Even for prisoners of war there are possibilities of quite interesting adventure — adventure in companionship. Thrown into such intimate relationships as we are here, we make rather surprising discoveries about ourselves and about each other. I should like to write a series of articles for you about life in a prison camp, and the amazing effect it has upon different types of men. But I should need Henry James’s subtlety, all of it, and
something even beyond his uncanny power of analysis, to do the thing justice. There are obvious superficial effects, which I can trace back
to causes quite easily. But there are others which have me guessing.
I had a very interesting experience immediately after being taken prisoner May 7th. I was taken by some German aviators to their aerodrome and had lunch with them before I was sent on to the hospital. Some of them spoke English and some of them French, so that there was no difficulty in conversing. I was suffering
a good deal from my twisted ankles, and had to be guarded in my remarks because of the danger of disclosing military information. But they were a fine lot of fellows. They respected my reticence and did all they could to make me comfortable. It was with pilots from this squadron that we had been fighting only an hour or so before. One of their number had been killed in the combat by one of the boys who was flying with me. I sat beside the fellow whom I was attacking when my wing broke. I was right ‘on his tail,’ as we airmen say, when the accident occurred, and had just opened fire. Talking over the combat with them in their pleasant quarters. I was heartily glad that my affair ended as it did. I asked them to tell me frankly if they did not feel rather bitterly toward me as one of an enemy patrol which had shot down a comrade of theirs.

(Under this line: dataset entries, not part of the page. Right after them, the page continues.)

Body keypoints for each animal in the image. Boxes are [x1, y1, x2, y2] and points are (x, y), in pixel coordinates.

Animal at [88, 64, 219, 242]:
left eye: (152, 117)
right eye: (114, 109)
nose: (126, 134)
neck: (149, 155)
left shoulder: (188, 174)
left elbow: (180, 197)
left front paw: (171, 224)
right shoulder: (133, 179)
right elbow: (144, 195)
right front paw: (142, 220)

They seemed to be surprised that we had any suspicions on this score. We had had a fair light on an open field.’ Why should there be any bitterness about the result? One of them said to me, ‘Hauptmann, you’ll find that we Germans are enemies of a country in war, but never of the individual. My experience thus far leads me to believe that this is true. There have been a few exceptions, but they were uneducated common soldiers. Bitterness toward America there certainly is, everywhere, and an intense hatred of President Wilson, quite equal in degree and kind to the hatred in America of the Emperor. . . .
Word has just come that we are to move this morning, in an hour’s time. Where we are to go, none of us know. I must hurry my preparations.

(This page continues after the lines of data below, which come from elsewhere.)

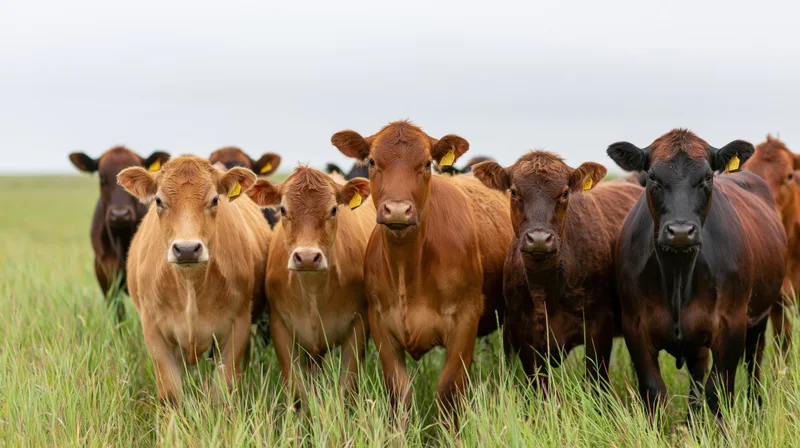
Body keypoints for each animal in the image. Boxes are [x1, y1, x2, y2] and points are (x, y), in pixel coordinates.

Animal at [118, 156, 272, 403]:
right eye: (158, 200)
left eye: (215, 199)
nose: (187, 249)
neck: (190, 285)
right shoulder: (153, 330)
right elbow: (171, 393)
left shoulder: (238, 326)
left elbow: (223, 390)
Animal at [247, 167, 374, 404]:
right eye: (283, 209)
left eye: (334, 209)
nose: (307, 257)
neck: (313, 290)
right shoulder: (280, 327)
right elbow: (298, 391)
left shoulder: (358, 326)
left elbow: (345, 387)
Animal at [330, 120, 513, 413]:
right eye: (371, 161)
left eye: (427, 163)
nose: (397, 210)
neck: (407, 269)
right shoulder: (380, 322)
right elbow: (398, 391)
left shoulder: (465, 320)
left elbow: (449, 390)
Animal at [472, 152, 641, 387]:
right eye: (514, 192)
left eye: (565, 192)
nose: (539, 239)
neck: (545, 289)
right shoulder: (522, 331)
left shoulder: (599, 323)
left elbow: (596, 381)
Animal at [606, 129, 787, 417]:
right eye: (652, 177)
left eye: (707, 177)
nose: (681, 231)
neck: (678, 275)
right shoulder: (635, 327)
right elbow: (654, 391)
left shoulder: (731, 324)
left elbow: (719, 390)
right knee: (697, 372)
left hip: (760, 316)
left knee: (754, 362)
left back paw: (756, 409)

. . . We are permitted to receive magazines, but no newspapers. I will be very grateful for the Atlantic.... I shall never tire of reading ‘Jungle Night. I hope Mr. Beebe is to write some more papers for you.
Under date of August 31. Mr. Walter G. Smith, of the prisoner bureau of the Red Gross, writes to us from Herne that, within a few days of that time, that bureau had received news of Captain Hall’s transfer to Landshut in Bavaria, where
there is an officers’ camp for Americans, occupied by about twenty men at this moment. Captain Hall will have the companionship, there of a number of other American aviators, among them Major Harry Milford Brown, Lieut. James E. Duke. Jr., Lieut. Henry C. Lewis, Lieut. B. W. deR. Leyson. Lieut. Harold Archibald MacChesney, and Captain Joseph F. Williamson.